Piniella even walked back his invention, growing tired of the media—us, again—relentlessly framing everything bad as an ‘Occurrence.’ But the damage was done. Because even now, with the Cubs actually playing some darn good baseball—they’ve notched an impressive 19-3 record over their last 22 games, an undeniable statistical reality confirmed by MLB records—we’re still talking about this mythical cloud.
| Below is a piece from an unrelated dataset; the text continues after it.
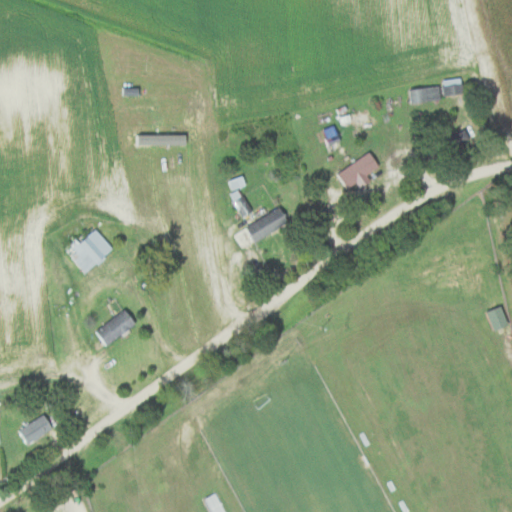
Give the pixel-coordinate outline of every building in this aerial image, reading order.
[(412,88),(413,102),(443,99),(442,85),(412,88)] [(382,166),(373,151),(339,172),(348,188),(360,182),(363,187),(374,180),(370,174),(382,166)] [(249,224),(257,240),(292,222),(284,206),(249,224)] [(82,242),(79,238),(67,247),(88,272),(116,249),(99,228),(82,242)] [(511,324),(511,323),(504,305),(490,311),(498,330),(511,324)] [(110,345),(139,322),(127,307),(99,330),(110,345)] [(31,442),(56,427),(47,412),(22,427),(31,442)] [(214,511),(206,497),(218,489),(230,511),(214,511)]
It speaks to a deep, perhaps irrational, desire to imbue the mundane with meaning.
What This Means
This perennial fixation on ‘Cubbie Occurrences’ isn’t just about baseball; it’s a fascinating, if subtle, reflection of how narratives, once established, develop their own self-sustaining ecosystems, impervious to inconvenient facts or common sense. Politically, this phenomenon mirrors how simplistic, catchy labels often come to define complex issues, creating a shared (if skewed) understanding that can resist evidence-based argument. Economically, these narratives, especially in sports, can generate a powerful market for merchandise, media attention, and a certain brand of loyalty that thrives on the dramatic. Think about the ‘curse’ itself: it keeps people engaged, investing emotionally and financially, constantly waiting for the ‘spell’ to break or to see the next ‘Occurrence’ unfold. For the Cubs, this means an ever-present, almost nostalgic, brand differentiator. It makes them more than just a team; it makes them a story, a shared experience often centered around an imagined external force. It’s effective marketing, whether intentional or not, tapping into a fundamental human need to explain the inexplicable. And, for some reason, we keep buying in.
So, was Matthew Boyd’s knee injury a true ‘Cubbie Occurrence?’ Manager Counsell would say no. Modern sports science would say no. But don’t tell that to the die-hard who remembers the hot tub incident or the legendary tales of old-timers’ strange maladies. Because the beauty—or madness—of the Cubbie hex is that it’s less about truth and more about belief. And belief, when shared by millions, becomes its own kind of reality. It’s the Chicago way, sometimes.